Badan Pusat Statistik mencatat neraca perdagangan pada Juni kembali mengalami surplus sebesar US$ 1,27 miliar. Surplus perdagangan ini lebih rendah dibandingkan bulan sebelumnya yang mencapai US$ 2,09 miliar, tetapi lebih baik dibandingkan periode yang sama tahun lalu sebesar US$ 210 juta.
Meski demikian, Kepala BPS Suhariyanto menjelaskan ekspor dan impor pada Juni mencatatkan kinerja yang menggembirakan. Total ekspor tercatat sebesar US$ 12,03 miliar, naik 15,09% dibandingkan bulan sebelumnya atau 2,28% dibandingkan periode yang sama tahun lalu.
Impor juga meningkat pada Juni sebesar 27,56% dibandingkan bulan sebelumnya menjadi US$ 10,76 miliar. Namun, dibandingkan periode yang sama tahun lalu, impor Juni masih turun 6,36%.
"Neraca perdagangan pada Juni mencatatkan surplus sebesar US$ 1,27 miliar. Neraca perdagangan pada Juni ini menggembirakan, ekspor dan impor naik, mudah-mudahan ini akan berlanjut seterusnya," ujar Suhariyanto dalam konferensi pers, Rabu (15.7).
Suhariyanto menjelaskan, peningkatan ekspor pada Juni dibandingkan Mei terutama didorong oleh ekspor nonmigas yang mencapai 15,73%. Ekspor migas juga turut meningkat sebesar 3,8%.
(Baca: Sinyal Geliat Ekonomi Usai PSBB, Neraca Dagang Diramal Surplus Rp 69 T)
Adapun pada ekspor nonmigas, kenaikan terjadi pada hampir seluruh sektor yang didorong oleh pertanian yang mencapai 18,99%. "Ekspor pertanian yang naik cukup besar yakni kopi serta tanaman obat dan aromatik," kata dia.
Ekspor sektor pengolahan juga naik 15,96% dibandingkan Mei atau 7% dibanding periode yang sama tahun lalu menjadi 9,66 miliar. Demikian juga dengan ekspor pertambangan yang naik 13,69% secara bulanan menjadi US$ 1,51 miliar. Namun, ekspor pertambangan masih mencatatkan penurunan jika dibandingkan periode yang sama tahun lalu.
Sementara kenaikan impor, pada Juni dibandingkan Mei didorong oleh impor migas dan nonmigas. Namun, impor migas jika dibandingkan Juni 2019 masih turun hingga 6o,47%. "Penurunan impor migas terjadi pada minyak mentah, hasil minyak mentah, dan gas," katanya.

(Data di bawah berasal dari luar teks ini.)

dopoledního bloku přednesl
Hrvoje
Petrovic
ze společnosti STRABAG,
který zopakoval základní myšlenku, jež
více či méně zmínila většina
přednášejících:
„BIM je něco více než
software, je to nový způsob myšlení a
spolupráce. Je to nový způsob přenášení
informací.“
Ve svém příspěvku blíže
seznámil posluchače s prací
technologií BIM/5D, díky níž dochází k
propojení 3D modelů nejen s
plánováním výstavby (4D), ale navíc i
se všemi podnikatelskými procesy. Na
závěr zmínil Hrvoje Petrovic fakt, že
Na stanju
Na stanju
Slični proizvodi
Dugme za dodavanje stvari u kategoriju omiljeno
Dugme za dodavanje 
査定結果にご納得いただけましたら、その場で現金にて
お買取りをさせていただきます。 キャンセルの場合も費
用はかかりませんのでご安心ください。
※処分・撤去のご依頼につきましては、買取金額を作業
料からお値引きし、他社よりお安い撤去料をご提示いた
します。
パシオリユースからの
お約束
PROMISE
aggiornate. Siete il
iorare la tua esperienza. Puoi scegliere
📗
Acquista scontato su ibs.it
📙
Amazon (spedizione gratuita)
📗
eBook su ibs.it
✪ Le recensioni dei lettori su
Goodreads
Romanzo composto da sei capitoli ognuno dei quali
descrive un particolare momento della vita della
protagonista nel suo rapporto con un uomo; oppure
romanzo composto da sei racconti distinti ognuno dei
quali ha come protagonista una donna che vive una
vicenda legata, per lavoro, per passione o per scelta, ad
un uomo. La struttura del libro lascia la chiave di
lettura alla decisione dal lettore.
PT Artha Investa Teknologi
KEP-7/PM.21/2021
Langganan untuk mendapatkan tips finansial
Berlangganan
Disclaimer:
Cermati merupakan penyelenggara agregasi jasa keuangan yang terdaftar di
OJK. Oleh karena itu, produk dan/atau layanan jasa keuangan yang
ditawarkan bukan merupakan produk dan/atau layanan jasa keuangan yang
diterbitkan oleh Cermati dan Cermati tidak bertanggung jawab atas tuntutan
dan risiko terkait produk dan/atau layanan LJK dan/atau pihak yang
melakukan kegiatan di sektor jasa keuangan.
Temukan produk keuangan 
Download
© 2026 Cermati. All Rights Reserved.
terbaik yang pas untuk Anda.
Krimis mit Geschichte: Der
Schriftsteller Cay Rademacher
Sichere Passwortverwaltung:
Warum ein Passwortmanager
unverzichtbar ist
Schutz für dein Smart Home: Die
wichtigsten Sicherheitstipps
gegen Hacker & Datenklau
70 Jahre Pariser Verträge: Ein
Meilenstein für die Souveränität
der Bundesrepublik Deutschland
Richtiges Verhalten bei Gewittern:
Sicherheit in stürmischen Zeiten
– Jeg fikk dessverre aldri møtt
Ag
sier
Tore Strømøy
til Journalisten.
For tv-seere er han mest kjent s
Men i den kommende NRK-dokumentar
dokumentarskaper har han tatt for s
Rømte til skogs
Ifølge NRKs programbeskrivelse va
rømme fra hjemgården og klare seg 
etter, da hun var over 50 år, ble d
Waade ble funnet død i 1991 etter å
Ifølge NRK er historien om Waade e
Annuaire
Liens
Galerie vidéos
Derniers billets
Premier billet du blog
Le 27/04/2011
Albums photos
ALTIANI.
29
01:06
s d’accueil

Kenaikan impor nonmigas terutama terjadi pada impor barang konsumsi yang melonjak hingga 51,1% dibandingkan Mei atau 37,15% dibandingkan periode yang sama tahun lalu menjadi US$ 1,41 miliar. Kenaikan juga terjadi pada bahan baku penolong dan barang modal.
"Kenaikan impor paling tinggi adalah bawang putih, itu banyak dari Tiongkok. Lalu daging beku dari Australia, obat-obatan dari Inggris, dan buah pir dari Tiongkok," ujarnya.
(Baca: Dilema Warga Jakarta Hadapi Corona, antara Ekonomi atau Kesehatan?)
Impor bahan baku penolong juga naik 24,01% dibandingkan Mei menjadi US$ 7,58 miliar, sedangkan impor barang modal naik 27,35% menjadi US$ 1,77 miliar. Namun dibandingkan periode yang sama tahun lalu, impor bahan baku masih turun 13,27%, tetapi barang modal naik 2,63%.
Sementara secara kumulatif, total ekspor pada Januari-Juni mencapai US$ 76,41 miliar, masih turun 5,49% dibandingkan periode yang sama tahun lalu. Sedangkan total impor pada sepanjang semester pertama tahun ini mencapai US$ 70,91 miliar, turun 14,28% dibandingkan semester pertama tahun lalu.
"Secara kumulatif, neraca perdagangan pada Januari-Juni mencapai US$ 5,5 miliar," ujarnya.